┌─ SOURCE TEXT

One common misunderstanding many people have is the idea that Jesus sits on his throne in heaven praying for us.
It’s a picture of the hard-working Son of Man pleading for our safety. And we know His prayers will always be answered! No worries! Our approach to prayer is relegated to an exercise of passivity, to agreeing with and accepting the inevitable result that God has locked in for us anyway.
There is only one problem: technically it isn’t true. The idea that Jesus is praying for us in heaven has no basis in scripture and is drawn from a misunderstanding of the following three verses:
- “Therefore he is able to save completely those who come to God through him, because he always lives to intercede for them.” (Hebrews 7:25 NIV)
- “Who then is the one who condemns? No one. Christ Jesus who died—more than that, who was raised to life—is at the right hand of God and is also interceding for us.” (Romans 8:34 NIV)
- “My dear children, I write this to you so that you will not sin. But if anybody does sin, we have an advocate with the Father—Jesus Christ, the Righteous One.” (1 John 2:1 NIV)

└─

STUDY QUESTIONS:
1. According to the text on Jesus's intercession, which three verses are misunderstood to produce the idea that Jesus prays for us in heaven?
2. Write the next part of the text on Jesus's intercession, picking up after the quotation of 1 John 2:1.
The listing that follows comes from a separate source and is unrelated to the text on Jesus's intercession.

┌─ INFORMATION SUPPLIED

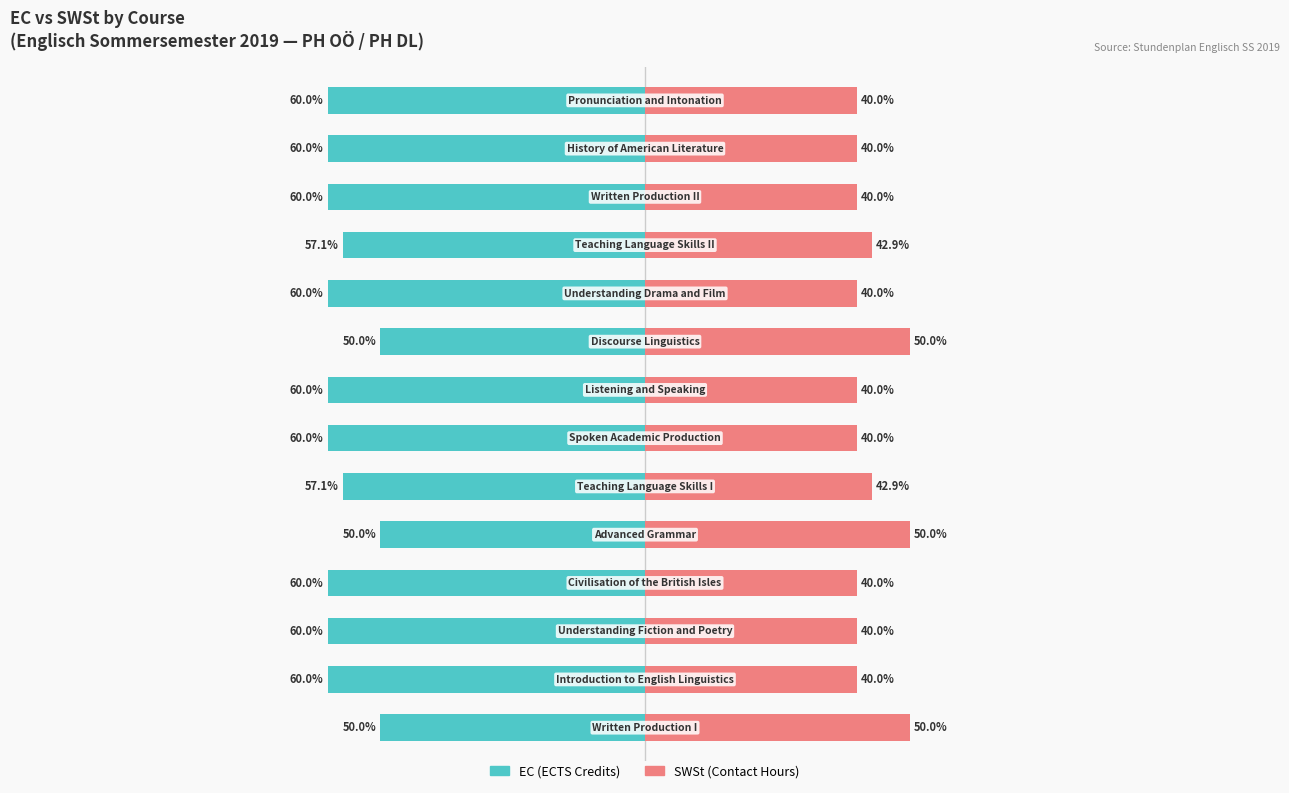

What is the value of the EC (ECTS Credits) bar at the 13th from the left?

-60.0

└─

ANSWERS TO THE EXERCISES:
1. Hebrews 7:25, Romans 8:34, and 1 John 2:1.

2.
Before you brand me as a heretic, allow me to explain.
According to Webster, “intercede” means “to go or pass between; to act between parties with a view to reconcile those who differ or contend; to interpose; to mediate or make intercession; mediation.” The word “advocate” means lawyer or legal representative.
Jesus Our Mediator and Advocate
As Redeemer and Savior, Jesus is the Mediator and Go-between that reconciles us to God. Through his death, burial and resurrection, He has done all the heavy lifting. The veil into the Father’s presence is permanently rent open so that we can come boldly before the throne in prayer! Christ’s intercession, in keeping with its literal meaning, is not a prayer He prays, but a work of mediation He does.
“For there is one God and one Mediator between God and men, the Man Christ Jesus.” (1 Timothy 2:5)
So what does Jesus do for us in heaven? The Apostle John describes Him as our “Advocate” who stands ready to defend us and present our case before the Father. But here is the catch: we must make the case. And we do that through prayer.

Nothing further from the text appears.